=== What is expected ===
An exact copy of all the entries is what is needed here.

(Extracted records begins)

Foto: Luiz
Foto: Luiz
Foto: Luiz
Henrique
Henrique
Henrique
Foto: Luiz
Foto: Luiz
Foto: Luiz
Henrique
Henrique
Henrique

(Extracted records ends)

=== Result below ===
Foto: Luiz
Foto: Luiz
Foto: Luiz
Henrique
Henrique
Henrique
Foto: Luiz
Foto: Luiz
Foto: Luiz
Henrique
Henrique
Henrique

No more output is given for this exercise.